Governor Jeff Landry supported the proposed expansion of authority before the legislative session. He has pushed for several changes aimed at reducing automobile insurance costs.

In an April press conference, Landry criticized insurers’ profit levels and loss ratios, noting that Louisiana carriers performed better than those in Florida or Texas.

Insurance Commissioner Tim Temple

Insurance Commissioner Tim Temple opposed the bill, stating in a separate press conference that his office already holds the authority to deny rate requests and exercises that power regularly.

The insurance department did not respond to inquiries about how frequently Temple or his predecessor have denied rate filings.

The state enacted new tort reform laws in late April. These include limits on certain damages and rules about what evidence can be introduced during trials.
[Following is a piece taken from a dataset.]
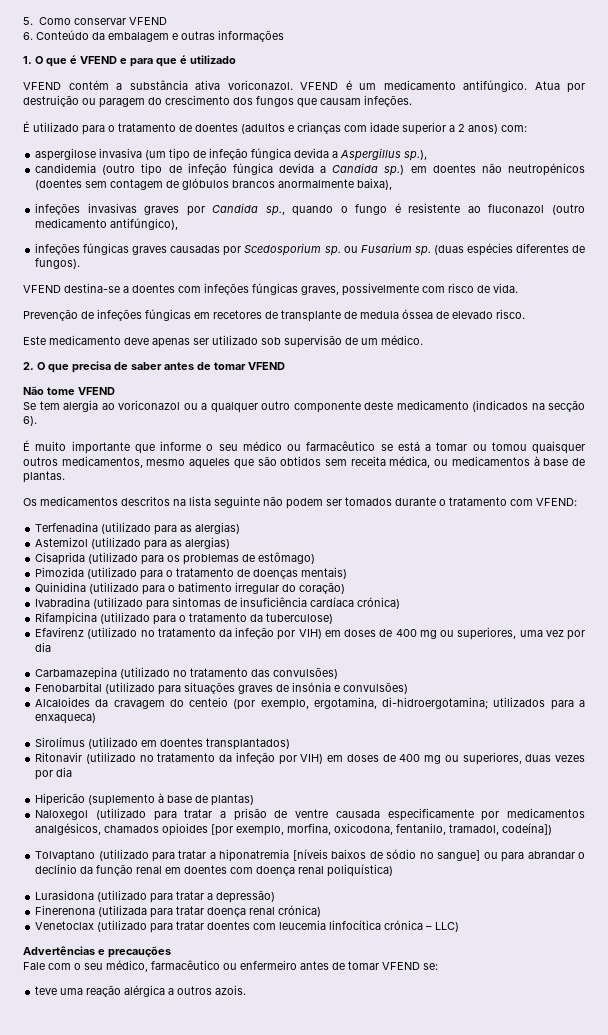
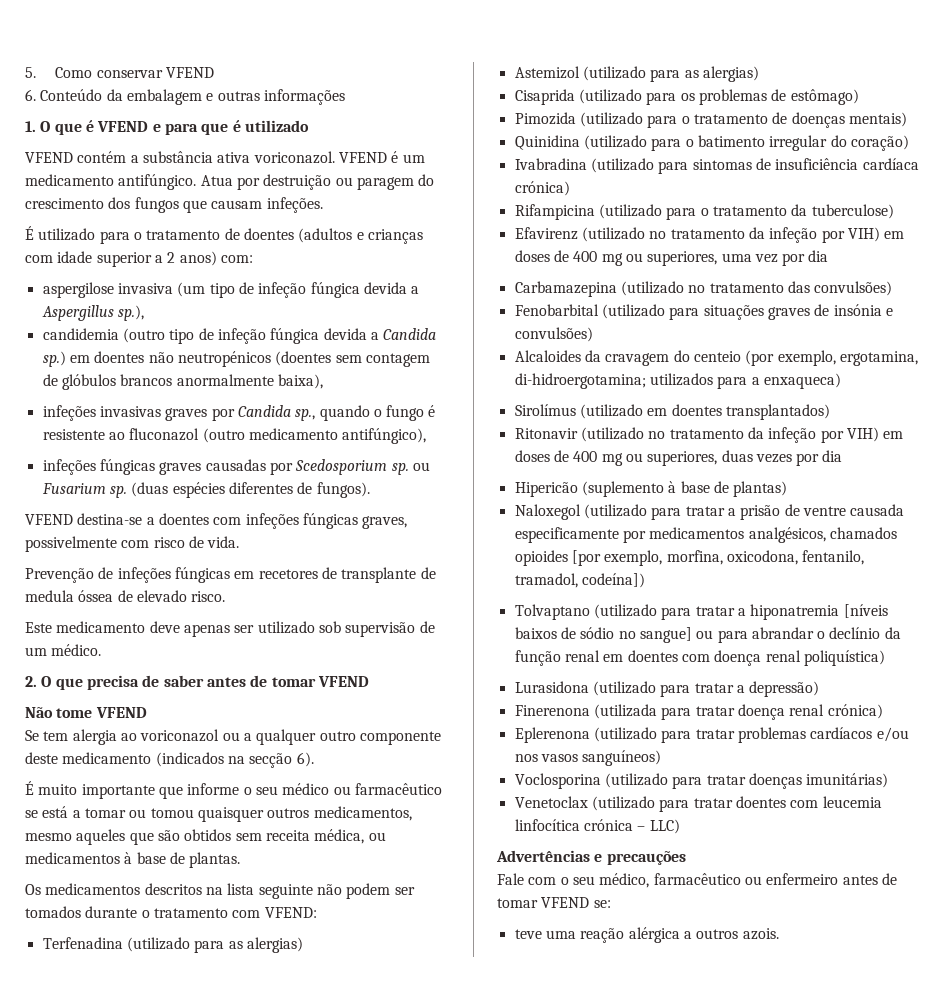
(322, 911) none -> [514,727,909,743] [514,750,662,766] [514,773,889,789] // Eplerenona (utilizado para tratar problemas cardíacos e/ou nos vasos sanguíneos) // Voclosporina (utilizado para tratar doenças imunitárias)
Separately, the state Senate is considering SB 214, which would change the commissioner’s position from an elected office to one appointed by the governor.

Under the bill, commissioners would serve six-year terms and be limited to two consecutive terms. The governor would select from a list of three nominees submitted by a nine-member committee.

This committee would include representatives from the state treasurer’s office, House and Senate insurance committees, the attorney general, the governor, and three trade associations.

Nominees must have a minimum of five years of insurance industry experience. They cannot hold another public office, nor have any direct or indirect financial interest in regulated entities.

Additionally, they must not have worked for or held equity in any insurer that was declared insolvent or barred from operating in any state.

SB 214 has been read twice and is now with the Senate and Governmental Affairs Committee. A similar idea has been promoted by Mississippi Insurance Commissioner Mike Chaney, who argued that removing elections from the process would help depoliticize the role and discourage its use as a path to higher office.